Yellowstone WARNING: Yellowstone at ‘TIPPING POINT’ scientists reveal in critical study

25 January 2019

Published by https://www.express.co.uk/


USA – A potential  eruption is not the only dire threat facing the supervolcano complex, a new study of the national park has found. Scientists studying the Yellowstone caldera landscape have found years of fire, drought and spiking thermometers have pushed Yellowstone forests to the brink. A research paper published last week in the journal Ecological Monographs has warned Yellowstone’s forests stand on the “tipping point” of degrading into permanent grassland. Yellowstone faces widespread fires every 100 to 300 years on average but much of the volcanic caldera’s neutral habitats have adapted to this cycle.

The last major fires struck the supervolcano in the Northwest US in June 1988, setting ablaze to vast swathes of the park.

Yellowstone officials expected rainfall to contain the blaze by July but a combination of dry weather and winds worsened the fires until September that year.

At least 36 percent of the volcanic national park was affected by the flames, costing up to £92.45 million ($120) in firefighting efforts.

Scientists are now concerned warming climates mean Yellowstone’s forests are ill-equipped to recover from such damage.

According to Winslow Hansen, Columbia University, Yellowstone forests risk turning into grassland as early as the middle of this century.

Study co-author, professor of integrative biology Monica Turner, said: “It’s terrifying in some ways. We are not talking many years away.

“Today’s college students will be mid-career.

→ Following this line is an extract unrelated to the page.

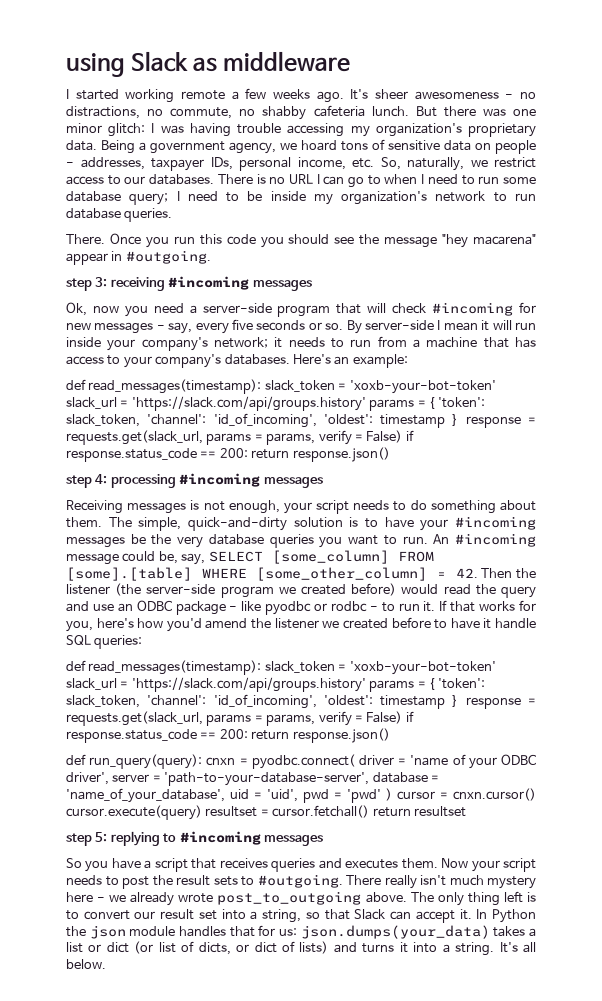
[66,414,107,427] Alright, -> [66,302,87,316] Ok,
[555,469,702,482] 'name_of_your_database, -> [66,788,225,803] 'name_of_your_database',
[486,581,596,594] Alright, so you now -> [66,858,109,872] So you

It feels like the future is coming at us fast”

Yellowstone is now on average nearly two-degrees Fahrenheit warmer than it was 60 years ago.

These temperature differences make it harder for Yellowstone’s native pine trees to repopulate after fires.

It feels like the future is coming at us fast

Monica Turner, University of Wisconsin–Madison

Typically, after a fire ravages through Yellowstone, Lodgepole pines high up around the park release pine cone seeds to repopulate the ground with new saplings.

But the drawn-out process requires a lot of time – time which is running out as thermometers grow warmer.

Professor Hansen said: “Fires are being driven by hot, dry conditions and these are trends that are expected to continue.

“We need answers now to better anticipate future change.”

Another major problem revealed by Professor Hansen’s research is trees more adaptable to warmer and drier soil, like the Douglas fir, have failed to establish themselves in Yellowstone.

Up to 92 percent of the seeds tested at lower elevations of the park have failed to grow and those that did, died within the space of three years.

Professor Turner said: “It wasn’t just a small reduction, it was a failure to establish at the lower elevations.”

If the change in Yellowstone’s landscape continues unchecked, Professor Hansen warned Yellowstone “may be a very different place to live and visit over the next few decades”.